SubUNets: End-to-End Hand Shape and Continuous Sign Language Recognition
Camgöz, Necati Cihan
and
Hadfield, Simon
and
Koller, Oscar
and
Bowden, Richard
International Conference on Computer Vision - 2017 via Local Bibsonomy
Keywords:
dblp
This paper tackles a challenging task of hand shape and continuous Sign Language Recognition (SLR) directly from images obtained from a common RGB camera (rather than utilizing motion sensors like Kinect). The basic idea is to create a network that is end-to-end trainable with input (i.e. images) and output (i.e. hand shape labels, word labels) sequences. The network is composed of three parts:
- CNN as a feature extractor
- Bidirectional LSTMs for temporal modeling
- Connectionist Temporal Classification as a loss layer
![Network structure](https://ai2-s2-public.s3.amazonaws.com/figures/2017-08-08/3269d3541f0eec006aee6ce086db2665b7ded92d/1-Figure1-1.png)
Results:
- Observed state-of-art results (at the time of publishing) on "One-Million Hands" and "RWTH-PHOENIX-Weather-2014" datasets.

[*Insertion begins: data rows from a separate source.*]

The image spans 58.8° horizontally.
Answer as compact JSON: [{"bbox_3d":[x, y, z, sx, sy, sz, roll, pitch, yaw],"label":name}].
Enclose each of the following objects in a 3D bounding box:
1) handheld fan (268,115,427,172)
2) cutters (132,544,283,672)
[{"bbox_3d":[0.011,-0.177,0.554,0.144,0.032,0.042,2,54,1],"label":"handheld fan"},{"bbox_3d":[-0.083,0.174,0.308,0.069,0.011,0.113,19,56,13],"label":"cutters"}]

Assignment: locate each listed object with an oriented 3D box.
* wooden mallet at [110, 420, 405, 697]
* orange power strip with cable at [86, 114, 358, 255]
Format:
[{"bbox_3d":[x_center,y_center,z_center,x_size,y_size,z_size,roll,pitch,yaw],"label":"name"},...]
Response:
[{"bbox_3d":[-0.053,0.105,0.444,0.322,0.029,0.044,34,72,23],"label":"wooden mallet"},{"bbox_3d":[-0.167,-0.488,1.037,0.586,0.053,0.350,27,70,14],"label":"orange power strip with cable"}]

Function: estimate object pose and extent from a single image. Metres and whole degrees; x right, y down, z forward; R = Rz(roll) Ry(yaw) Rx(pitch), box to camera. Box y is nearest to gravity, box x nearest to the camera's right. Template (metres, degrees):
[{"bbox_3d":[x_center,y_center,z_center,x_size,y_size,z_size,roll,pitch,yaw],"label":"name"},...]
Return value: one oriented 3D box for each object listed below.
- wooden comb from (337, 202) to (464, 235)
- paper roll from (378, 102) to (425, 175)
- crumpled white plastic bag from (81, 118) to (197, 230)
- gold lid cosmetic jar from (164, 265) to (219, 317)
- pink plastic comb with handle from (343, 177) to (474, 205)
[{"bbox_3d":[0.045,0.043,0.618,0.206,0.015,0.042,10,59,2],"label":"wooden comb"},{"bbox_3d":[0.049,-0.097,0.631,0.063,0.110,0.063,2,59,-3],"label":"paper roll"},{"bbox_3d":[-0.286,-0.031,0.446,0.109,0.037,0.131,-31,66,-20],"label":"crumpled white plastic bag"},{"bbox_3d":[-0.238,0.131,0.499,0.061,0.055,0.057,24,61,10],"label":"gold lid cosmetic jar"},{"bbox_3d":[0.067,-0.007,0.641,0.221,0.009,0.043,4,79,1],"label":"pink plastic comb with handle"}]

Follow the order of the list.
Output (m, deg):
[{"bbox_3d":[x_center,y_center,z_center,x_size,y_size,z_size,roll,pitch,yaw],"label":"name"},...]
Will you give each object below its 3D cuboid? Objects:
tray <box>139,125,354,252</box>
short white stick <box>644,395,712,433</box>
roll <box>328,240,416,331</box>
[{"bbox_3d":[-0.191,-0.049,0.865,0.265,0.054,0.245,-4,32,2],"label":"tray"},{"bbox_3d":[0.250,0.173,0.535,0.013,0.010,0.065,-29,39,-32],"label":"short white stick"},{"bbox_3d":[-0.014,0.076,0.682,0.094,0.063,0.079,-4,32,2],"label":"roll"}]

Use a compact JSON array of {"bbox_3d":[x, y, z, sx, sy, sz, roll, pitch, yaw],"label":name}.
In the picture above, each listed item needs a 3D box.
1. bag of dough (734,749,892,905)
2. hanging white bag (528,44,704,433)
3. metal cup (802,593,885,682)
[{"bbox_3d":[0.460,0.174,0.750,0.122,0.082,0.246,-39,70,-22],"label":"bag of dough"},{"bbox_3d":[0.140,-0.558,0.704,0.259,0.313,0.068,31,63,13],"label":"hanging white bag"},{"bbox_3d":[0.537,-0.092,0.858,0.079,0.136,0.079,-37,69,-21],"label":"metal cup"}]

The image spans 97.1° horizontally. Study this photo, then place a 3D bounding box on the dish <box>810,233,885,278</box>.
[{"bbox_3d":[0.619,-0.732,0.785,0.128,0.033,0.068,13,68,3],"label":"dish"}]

- Utilizing full images rather than hand patches provides better performance for continuous SLR.
- A network that recognizes hand shape and a network that recognizes word sequence can be combined and trained together to recognize word sequences. Finetuning combined system from for all layers works better than fixing "feature extraction" layers.
- Combination of two networks where each network trained on separate task performs slightly better than training each network on word sequences.
- Marginal difference in performance observed for different decoding and post-processing techniques during sequence-to-sequence predictions.